Efforts to quantify the carbon footprint of ebooks generally stimulate spirited discussion and there have been a number of such discussions in the recent past. In summarizing some of the recent investigations into this issue, Adam Hodgkin notes that “we have to make some possibly heroic simplifying assumptions.” In eBook Carbon Footprint Breakeven, Green Blizzard takes a fresh at the problem and quotes a study by The Cleantech Group that calculated upfront production carbon footprint and lifetime operating costs of e-readers. The verdict: After 23 electronic downloads (or about one year’s worth of Kindle use) the carbon investment in the device has been recovered in comparison with 23 physical printed books. On the other side of the equation, in The Carbon Footprint Myth: The Un-Green iPad, makes the argument that devices in this class are conveniences and will raise the average carbon footprint.

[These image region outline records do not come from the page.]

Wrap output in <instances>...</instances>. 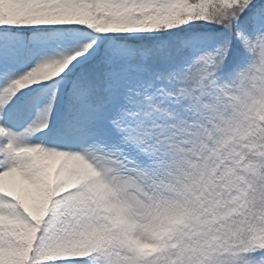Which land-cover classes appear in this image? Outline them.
Masks as SVG:
<instances>
[{"label": "snow or ice", "instance_id": "1", "mask_svg": "<svg viewBox=\"0 0 264 264\" xmlns=\"http://www.w3.org/2000/svg\"><path fill=\"white\" fill-rule=\"evenodd\" d=\"M0 264H264V0H0Z\"/></svg>", "mask_w": 264, "mask_h": 264}]
</instances>
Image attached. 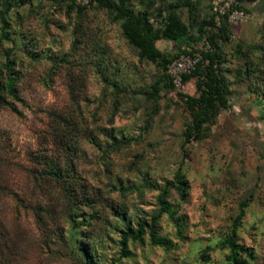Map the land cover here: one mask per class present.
<instances>
[{"label":"rangeland","instance_id":"rangeland-1","mask_svg":"<svg viewBox=\"0 0 264 264\" xmlns=\"http://www.w3.org/2000/svg\"><path fill=\"white\" fill-rule=\"evenodd\" d=\"M109 2L0 0V85L11 77L15 93L0 92V264H227L233 232L246 264H264V0L225 34L207 27L225 100L199 131L183 95L203 75L176 90L165 69L183 42L160 37L149 60ZM124 2L158 33L171 13L186 50L202 49L210 0ZM176 172L186 193L166 185Z\"/></svg>","mask_w":264,"mask_h":264},{"label":"trees","instance_id":"trees-1","mask_svg":"<svg viewBox=\"0 0 264 264\" xmlns=\"http://www.w3.org/2000/svg\"><path fill=\"white\" fill-rule=\"evenodd\" d=\"M243 3L246 2H256L257 0H240ZM75 5L78 8L79 5ZM95 3L102 4L105 3L108 6H111V2L109 0H97ZM93 3V4H95ZM92 5V4H91ZM118 12L122 17L127 19L122 24V32L124 37L128 40V42L139 49L140 54L149 60H154L157 56H160V52L156 49L154 42L158 40L160 37H164L170 41H181L183 42V48L179 50L177 56L181 54L188 53L187 48H191L192 41L191 37H189L187 29L185 26L171 13H168L166 17V21L164 22V28L161 33L153 31L150 24H148L145 17L140 16L137 17L132 15L126 8L124 0H118ZM211 9V7H210ZM0 19L4 22V17L2 13L0 14ZM227 25L226 20L221 21L220 25H217L215 22L214 14L211 10V17L204 22L199 27V40L198 43L201 44L202 49L196 51L200 53L201 59L195 66L194 70L190 74H186L183 76V83H187L189 80L196 78L198 80V76L203 75V80L196 85V94L193 95H183L186 100H190L193 104H195V109L198 110L195 115L194 124L196 126V131H199V125L205 123L207 121L206 112L211 106V102L215 101L217 97L222 98L224 101V89L222 88L221 76L219 75V65L217 60V54L214 48V44L211 40L209 34H207V27L210 26L216 30L217 33L225 34ZM175 56V57H177ZM10 52L6 53V66L8 70H10L14 63L10 61ZM173 57V58H175ZM165 61V69L167 64L173 59ZM170 85L174 89L171 81ZM6 91L11 97L15 96L14 93V80L11 77H8L3 84L0 85V92ZM1 100V97H0ZM167 186H174L177 190L181 189L183 193H186L185 190V181L183 180L180 172H176L173 180L167 182ZM167 195V187H165L162 193L158 197V201L161 205V211L164 212L167 210V205L165 203V198ZM145 223H139L138 229L136 232L124 231L121 234L120 246L122 250L123 256L128 255L127 251V242L128 240H138L144 234ZM151 244L156 246L166 247V242L161 239H157L154 237L153 232H151ZM224 245L228 248L229 254L227 257V264H246V257H251V252L248 248L240 245L236 241V235L233 232L232 237H230L227 241H225ZM87 264H94L92 260L87 259Z\"/></svg>","mask_w":264,"mask_h":264},{"label":"built area","instance_id":"built-area-1","mask_svg":"<svg viewBox=\"0 0 264 264\" xmlns=\"http://www.w3.org/2000/svg\"><path fill=\"white\" fill-rule=\"evenodd\" d=\"M97 0H75L80 7H89ZM243 2L240 0H210V7L215 17V22L220 25L221 21L226 20L230 25H242L248 23L252 16L244 9ZM200 53L181 54L172 59L166 66V73L174 89L182 90L185 87L183 76L190 74L197 63L200 61Z\"/></svg>","mask_w":264,"mask_h":264}]
</instances>
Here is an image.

I don’t think this issue has been resolved by any of the arguments presented so far. Clearly, not everything that counts can be counted. However, the overarching atoms versus bits model to frame the problem is still very compelling, as much so today as 15 years ago when Nicholas Negroponte wrote in Being Digital:
Today, I see my Evian story not so much being about French mineral water versus American, but illustrating the fundamental difference between atoms and bits. World trade has traditionally consisted of exchanging atoms. In the case of Evian water, we were shipping a large, heavy, and inert mass, slowly, painfully, and expensively, across thousands of miles, over a period of many days. When you go through customs you declare your atoms, not your bits. Even digitally recorded music is distributed on plastic CDs, with huge packaging, shipping, and inventory costs.

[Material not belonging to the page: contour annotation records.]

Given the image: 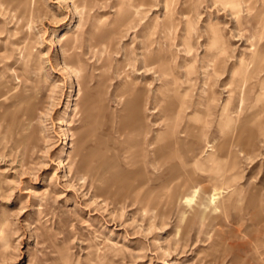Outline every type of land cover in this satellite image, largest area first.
Returning <instances> with one entry per match:
<instances>
[{
    "label": "rangeland",
    "instance_id": "1",
    "mask_svg": "<svg viewBox=\"0 0 264 264\" xmlns=\"http://www.w3.org/2000/svg\"><path fill=\"white\" fill-rule=\"evenodd\" d=\"M130 1L0 8V82L39 104L0 127V264H264V0Z\"/></svg>",
    "mask_w": 264,
    "mask_h": 264
},
{
    "label": "bare ground",
    "instance_id": "2",
    "mask_svg": "<svg viewBox=\"0 0 264 264\" xmlns=\"http://www.w3.org/2000/svg\"><path fill=\"white\" fill-rule=\"evenodd\" d=\"M39 1L40 0H0V8H3V11L6 14H9L12 17V20L17 22L16 30H20L29 25L32 12L40 11ZM98 1L102 2V0ZM91 4L92 0H73V9L74 11L79 10V14L81 13L82 15H85ZM145 5H147L145 0H131L129 3V7L134 9ZM103 37L104 36L101 34V42H103ZM66 38L68 39V44L63 51V55L65 56L63 59L64 66L67 70L74 68L75 72L79 73V67H74L73 65L70 66L67 62V60H73L76 56L74 38L70 36H67ZM101 51L104 52L105 48ZM79 87H81L80 84ZM32 100L33 98L28 96L23 89H12L6 86L5 83L0 82V127L1 123H5V121L8 120L9 133L13 136L20 135L22 137L20 139V144L24 141H29L32 138L33 124L37 119L36 111L37 106H39V104H36ZM82 100L86 104L87 97L83 96ZM88 108L89 107L84 106L81 109V112L86 116H88ZM129 127L133 129L131 134L140 135L139 121L133 122ZM24 134L26 135L23 136ZM83 144L84 138H79L77 141V145H79L78 148H81ZM166 147L167 146H165V148ZM220 199V192L217 190H214L211 194L200 196L199 190L194 187H188L187 193L180 197L179 202L185 207L183 209V214H185L187 210L189 215H196L199 220L202 221L207 215L218 212L216 203Z\"/></svg>",
    "mask_w": 264,
    "mask_h": 264
}]
</instances>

This is changing rapidly. The methodical movement of recorded music as pieces of plastic, like the slow human handling of most information in the form of books, magazines, newspapers, and videocassettes, is about to become the instantaneous and inexpensive transfer of electronic data that move at the speed of light. In this form, the information can become universally accessible. Thomas Jefferson advanced the concept of libraries and the right to check out a book free of charge. But this great forefather never considered the likelihood that 20 million people might access a digital library electronically and withdraw its contents at no cost.

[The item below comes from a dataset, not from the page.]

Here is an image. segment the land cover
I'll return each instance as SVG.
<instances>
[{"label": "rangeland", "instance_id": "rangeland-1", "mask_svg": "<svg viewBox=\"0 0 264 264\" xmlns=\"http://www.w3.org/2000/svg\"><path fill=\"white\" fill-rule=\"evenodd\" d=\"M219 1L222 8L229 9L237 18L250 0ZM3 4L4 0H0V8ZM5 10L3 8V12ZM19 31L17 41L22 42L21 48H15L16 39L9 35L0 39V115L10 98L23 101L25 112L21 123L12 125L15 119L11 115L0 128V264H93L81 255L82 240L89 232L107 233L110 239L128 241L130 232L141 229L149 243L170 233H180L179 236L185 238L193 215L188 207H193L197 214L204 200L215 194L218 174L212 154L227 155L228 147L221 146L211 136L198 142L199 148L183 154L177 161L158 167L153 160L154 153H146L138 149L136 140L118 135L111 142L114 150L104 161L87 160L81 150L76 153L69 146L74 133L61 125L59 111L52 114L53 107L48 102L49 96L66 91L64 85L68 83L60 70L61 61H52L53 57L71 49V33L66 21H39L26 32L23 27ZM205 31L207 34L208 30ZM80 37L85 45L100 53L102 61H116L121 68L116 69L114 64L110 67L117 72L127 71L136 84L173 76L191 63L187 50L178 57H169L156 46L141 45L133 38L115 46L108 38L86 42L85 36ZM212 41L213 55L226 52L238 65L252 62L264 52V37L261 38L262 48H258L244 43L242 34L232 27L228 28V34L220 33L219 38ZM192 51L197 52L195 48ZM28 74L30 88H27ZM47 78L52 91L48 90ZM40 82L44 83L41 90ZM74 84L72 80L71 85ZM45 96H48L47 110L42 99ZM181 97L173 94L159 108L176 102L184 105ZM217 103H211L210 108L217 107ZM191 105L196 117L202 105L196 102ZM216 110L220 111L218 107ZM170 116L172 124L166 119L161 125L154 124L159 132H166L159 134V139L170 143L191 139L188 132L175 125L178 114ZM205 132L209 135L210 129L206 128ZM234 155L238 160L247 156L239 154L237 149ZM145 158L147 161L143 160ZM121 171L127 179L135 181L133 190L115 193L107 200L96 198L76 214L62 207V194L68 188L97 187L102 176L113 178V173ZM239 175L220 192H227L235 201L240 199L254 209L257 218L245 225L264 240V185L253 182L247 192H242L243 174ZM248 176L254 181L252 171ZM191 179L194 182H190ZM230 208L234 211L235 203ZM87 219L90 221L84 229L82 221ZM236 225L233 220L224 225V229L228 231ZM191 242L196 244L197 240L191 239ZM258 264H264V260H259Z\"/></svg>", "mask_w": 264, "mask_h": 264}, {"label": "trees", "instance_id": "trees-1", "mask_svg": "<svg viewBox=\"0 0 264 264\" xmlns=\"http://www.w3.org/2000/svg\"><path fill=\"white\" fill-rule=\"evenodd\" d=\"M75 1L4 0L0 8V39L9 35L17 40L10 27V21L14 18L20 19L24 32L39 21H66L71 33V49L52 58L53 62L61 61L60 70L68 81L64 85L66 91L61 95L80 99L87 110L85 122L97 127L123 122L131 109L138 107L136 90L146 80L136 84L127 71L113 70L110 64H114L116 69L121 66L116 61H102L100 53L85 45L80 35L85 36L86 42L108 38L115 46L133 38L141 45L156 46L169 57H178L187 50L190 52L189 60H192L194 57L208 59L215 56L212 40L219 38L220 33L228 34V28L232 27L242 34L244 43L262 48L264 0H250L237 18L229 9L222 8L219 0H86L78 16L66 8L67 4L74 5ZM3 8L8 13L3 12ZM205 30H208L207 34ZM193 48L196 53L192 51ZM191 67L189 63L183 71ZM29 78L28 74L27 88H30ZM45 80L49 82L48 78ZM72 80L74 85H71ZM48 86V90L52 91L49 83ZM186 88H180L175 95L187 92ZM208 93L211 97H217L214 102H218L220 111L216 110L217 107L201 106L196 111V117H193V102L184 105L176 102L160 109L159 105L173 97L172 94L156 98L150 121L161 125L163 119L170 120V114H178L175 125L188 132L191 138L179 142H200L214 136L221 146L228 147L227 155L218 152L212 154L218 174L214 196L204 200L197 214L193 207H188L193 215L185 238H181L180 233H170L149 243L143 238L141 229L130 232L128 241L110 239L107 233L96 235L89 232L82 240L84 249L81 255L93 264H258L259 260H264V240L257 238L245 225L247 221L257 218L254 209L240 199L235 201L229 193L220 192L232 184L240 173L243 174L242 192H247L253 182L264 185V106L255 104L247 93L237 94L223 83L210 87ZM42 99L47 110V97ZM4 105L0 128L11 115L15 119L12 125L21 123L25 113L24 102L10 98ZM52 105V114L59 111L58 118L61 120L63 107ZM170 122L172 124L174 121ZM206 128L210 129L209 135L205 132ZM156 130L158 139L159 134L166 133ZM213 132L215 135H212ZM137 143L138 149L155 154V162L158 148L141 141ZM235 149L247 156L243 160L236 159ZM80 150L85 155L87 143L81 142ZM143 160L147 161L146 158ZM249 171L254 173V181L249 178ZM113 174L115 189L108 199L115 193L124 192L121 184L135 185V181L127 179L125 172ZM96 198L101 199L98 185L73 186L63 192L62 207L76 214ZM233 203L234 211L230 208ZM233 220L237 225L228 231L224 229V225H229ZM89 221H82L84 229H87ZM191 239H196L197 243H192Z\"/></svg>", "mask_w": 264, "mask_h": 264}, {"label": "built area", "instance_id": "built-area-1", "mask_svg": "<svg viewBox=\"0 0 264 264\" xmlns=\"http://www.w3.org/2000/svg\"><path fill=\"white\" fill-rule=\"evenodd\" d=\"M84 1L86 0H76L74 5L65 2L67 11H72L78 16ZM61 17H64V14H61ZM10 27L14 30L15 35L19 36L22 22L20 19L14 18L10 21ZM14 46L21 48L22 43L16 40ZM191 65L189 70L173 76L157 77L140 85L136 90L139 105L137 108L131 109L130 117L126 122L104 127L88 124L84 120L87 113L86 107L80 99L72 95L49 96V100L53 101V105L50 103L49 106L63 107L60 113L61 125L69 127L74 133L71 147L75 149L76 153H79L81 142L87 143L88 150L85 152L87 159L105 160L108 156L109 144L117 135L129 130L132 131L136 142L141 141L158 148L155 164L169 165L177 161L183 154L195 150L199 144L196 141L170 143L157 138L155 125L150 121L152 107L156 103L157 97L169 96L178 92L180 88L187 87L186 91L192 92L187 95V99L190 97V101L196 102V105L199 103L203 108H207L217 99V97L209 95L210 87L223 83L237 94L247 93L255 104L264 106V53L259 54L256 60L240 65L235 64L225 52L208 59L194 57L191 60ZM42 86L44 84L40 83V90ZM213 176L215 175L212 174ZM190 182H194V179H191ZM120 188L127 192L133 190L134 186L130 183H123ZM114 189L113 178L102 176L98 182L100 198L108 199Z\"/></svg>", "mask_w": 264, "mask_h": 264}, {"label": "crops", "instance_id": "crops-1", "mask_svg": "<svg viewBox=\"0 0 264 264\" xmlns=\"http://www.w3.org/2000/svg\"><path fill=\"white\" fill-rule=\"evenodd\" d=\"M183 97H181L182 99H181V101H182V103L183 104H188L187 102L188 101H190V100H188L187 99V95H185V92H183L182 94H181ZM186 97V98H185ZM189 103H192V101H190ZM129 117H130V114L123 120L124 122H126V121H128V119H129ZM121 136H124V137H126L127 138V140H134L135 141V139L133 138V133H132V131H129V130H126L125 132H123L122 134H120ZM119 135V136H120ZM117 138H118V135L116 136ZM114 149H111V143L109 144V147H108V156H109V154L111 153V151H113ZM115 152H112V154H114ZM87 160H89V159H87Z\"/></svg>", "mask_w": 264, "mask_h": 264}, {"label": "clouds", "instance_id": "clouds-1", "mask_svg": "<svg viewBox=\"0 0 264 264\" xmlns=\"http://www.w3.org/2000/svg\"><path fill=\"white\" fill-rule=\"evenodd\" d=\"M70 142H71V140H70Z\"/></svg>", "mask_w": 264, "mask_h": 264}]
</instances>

The change from atoms to bits is irrevocable and unstoppable. Why now? Because the change is also exponential—small differences of yesterday can have suddenly shocking consequences tomorrow.
Here’s a link to the OBS online version of Being Digital, which includes other links to Negroponte’s monthly columns, many of them quite prescient.
The digital publishing revolution is in its infancy, and, as with any revolution, we won’t know the outcome, nor the full scope of the environmental impact, until the last shots are fired. In the meantime, we can do everything possible to push for energy efficient data centers, non-toxic cradle-to-cradle manufacturing techniques for e-readers, and improvements in the processes and materials used in traditional publishing.